I read an article on Al Gore's Internet the other day that offered tips to parents about when it's okay to spy on your kids. Check their e-mail. Read their texts. Look in on their Facebook posts. I will admit that all of these things occurred to me before I read the article, but I've never been fully able to do any of those things. Oh, I've peeked over his shoulder from time to time, and I've asked enough questions to make him roll his eyes, but that's not what I was wondering about. What I really wanted to know was: When is it okay to have your child followed?

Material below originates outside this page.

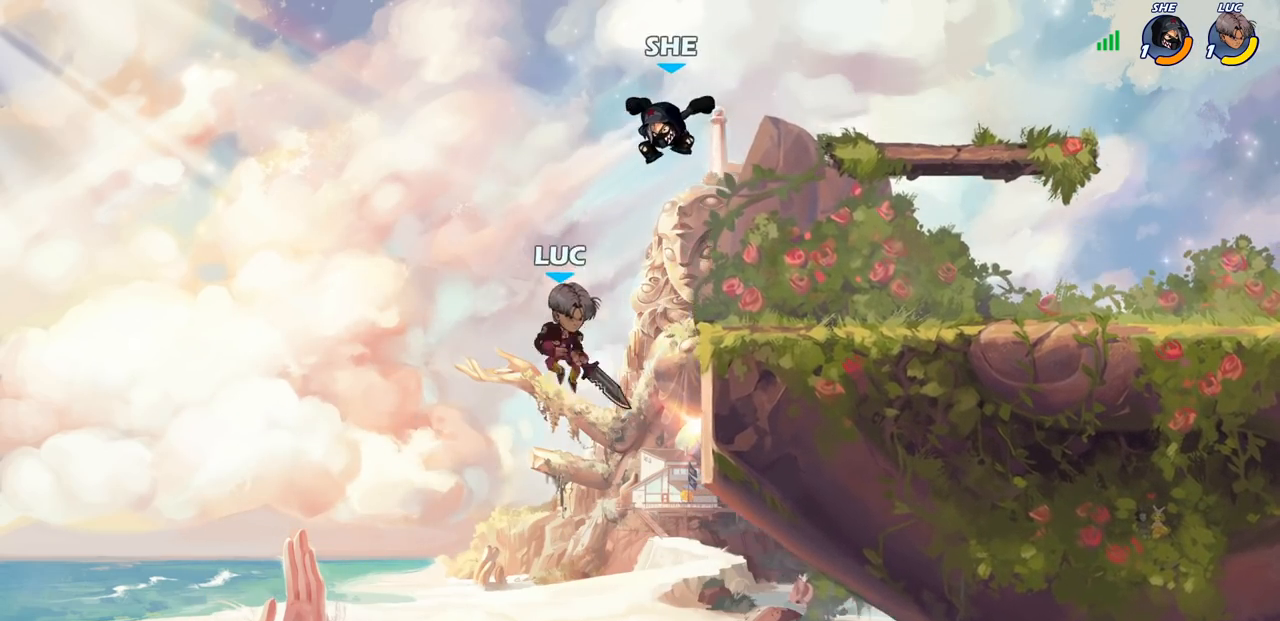
{"buttons": ["R2"], "left_stick": "down-left", "right_stick": "center", "events": [[67, "R2", "down"], [417, "left_stick", "down"], [467, "left_stick", "down-left"]]}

Not that I'm terrifically worried about the things my son is getting himself into, but his world did just expand in a profound way. His mother has walked with him to each of the last ten plus years' first day of school. This year, she walked him up to the bus stop. The bus came. He got on, and he was gone. He's halfway across town, doing those things that freshman do in their first week of high school. He's got his friends. He's got his schedule. He's got his life. His mom and I catch up at dinner time.
It's not that different from middle school, but we feel it. It's only been a week, and I've already heard the phrase, "I don't want to talk about it" three times. We're used to hearing everything. Last year we got exasperated updates about the girls in his life. Now we've been relegated to a "need-to-know" basis. He has friends who can carry his confidences. He has four or five different devices to establish communication with his peers. Not that he would use our land line to accept any calls, but every so often one sneaks through. If I wanted to know, I could always check caller ID. There's nothing too nefarious going on. Getting his PE locker, finding his classes, negotiating the minefields of teen romance.
Check that. Maybe it's not too late to hire a private investigator.